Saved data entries
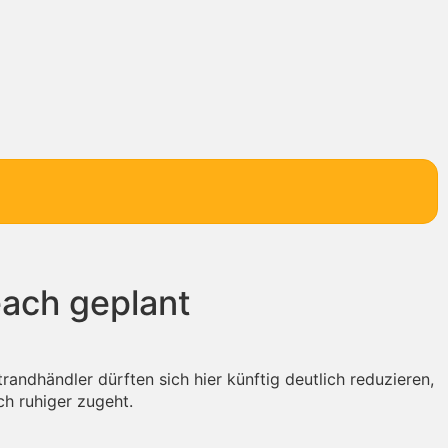
each geplant
randhändler dürften sich hier künftig deutlich reduzieren,
h ruhiger zugeht.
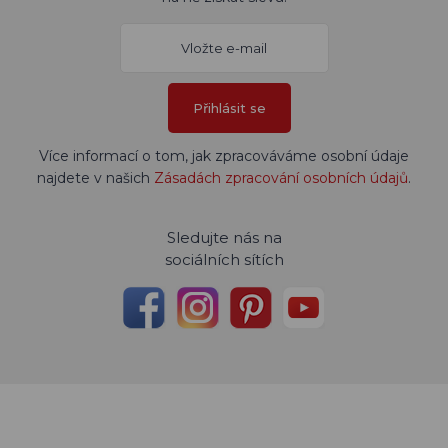
Přihlásit se
Více informací o tom, jak zpracováváme osobní údaje
najdete v našich
Zásadách zpracování osobních údajů
.
Sledujte nás na
sociálních sítích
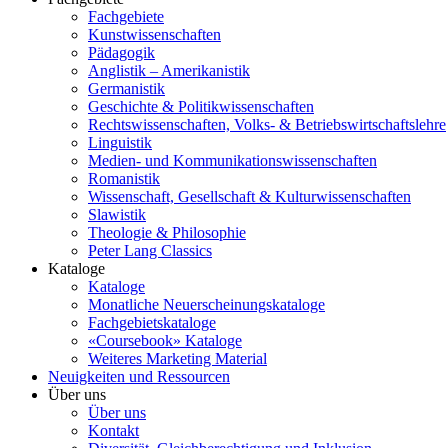
Fachgebiete
Kunstwissenschaften
Pädagogik
Anglistik – Amerikanistik
Germanistik
Geschichte & Politikwissenschaften
Rechtswissenschaften, Volks- & Betriebswirtschaftslehre
Linguistik
Medien- und Kommunikationswissenschaften
Romanistik
Wissenschaft, Gesellschaft & Kulturwissenschaften
Slawistik
Theologie & Philosophie
Peter Lang Classics
Kataloge
Kataloge
Monatliche Neuerscheinungskataloge
Fachgebietskataloge
«Coursebook» Kataloge
Weiteres Marketing Material
Neuigkeiten und Ressourcen
Über uns
Über uns
Kontakt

> [Problem description] In your answer, print the entries above exactly, with the pictures left out.

> [Solution]
each geplant
randhändler dürften sich hier künftig deutlich reduzieren,
h ruhiger zugeht.
Přihlásit se
Více informací o tom, jak zpracováváme osobní údaje
najdete v našich
Zásadách zpracování osobních údajů
.
Sledujte nás na
sociálních sítích
Fachgebiete
Kunstwissenschaften
Pädagogik
Anglistik – Amerikanistik
Germanistik
Geschichte & Politikwissenschaften
Rechtswissenschaften, Volks- & Betriebswirtschaftslehre
Linguistik
Medien- und Kommunikationswissenschaften
Romanistik
Wissenschaft, Gesellschaft & Kulturwissenschaften
Slawistik
Theologie & Philosophie
Peter Lang Classics
Kataloge
Kataloge
Monatliche Neuerscheinungskataloge
Fachgebietskataloge
«Coursebook» Kataloge
Weiteres Marketing Material
Neuigkeiten und Ressourcen
Über uns
Über uns
Kontakt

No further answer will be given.